* _Assignment_:
Find the line containing "دچار آسیب شوند.". Retype it and every line after it through the end of the entries, exactly as written, with nothing added.

* _Records from a collection_:
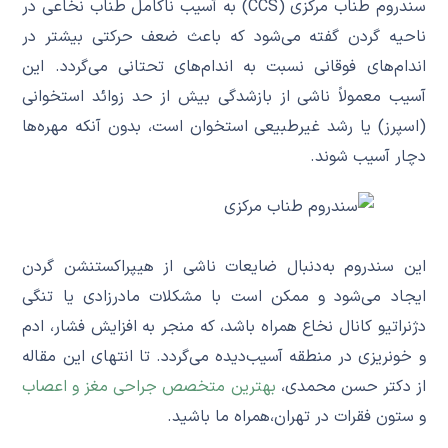
سندروم طناب مرکزی (CCS) به آسیب ناکامل طناب نخاعی در
ناحیه گردن گفته می‌شود که باعث ضعف حرکتی بیشتر در
اندام‌های فوقانی نسبت به اندام‌های تحتانی می‌گردد. این
آسیب معمولاً ناشی از بازشدگی بیش از حد زوائد استخوانی
(اسپرز) یا رشد غیرطبیعی استخوان است، بدون آنکه مهره‌ها
دچار آسیب شوند.
این سندروم به‌دنبال ضایعات ناشی از هیپراکستنشن گردن
ایجاد می‌شود و ممکن است با مشکلات مادرزادی یا تنگی
دژنراتیو کانال نخاع همراه باشد، که منجر به افزایش فشار، ادم
و خونریزی در منطقه آسیب‌دیده می‌گردد. تا انتهای این مقاله
از دکتر حسن محمدی،
بهترین متخصص جراحی مغز و اعصاب
و ستون فقرات در تهران،همراه ما باشید.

* _Output for this exercise_:
دچار آسیب شوند.
این سندروم به‌دنبال ضایعات ناشی از هیپراکستنشن گردن
ایجاد می‌شود و ممکن است با مشکلات مادرزادی یا تنگی
دژنراتیو کانال نخاع همراه باشد، که منجر به افزایش فشار، ادم
و خونریزی در منطقه آسیب‌دیده می‌گردد. تا انتهای این مقاله
از دکتر حسن محمدی،
بهترین متخصص جراحی مغز و اعصاب
و ستون فقرات در تهران،همراه ما باشید.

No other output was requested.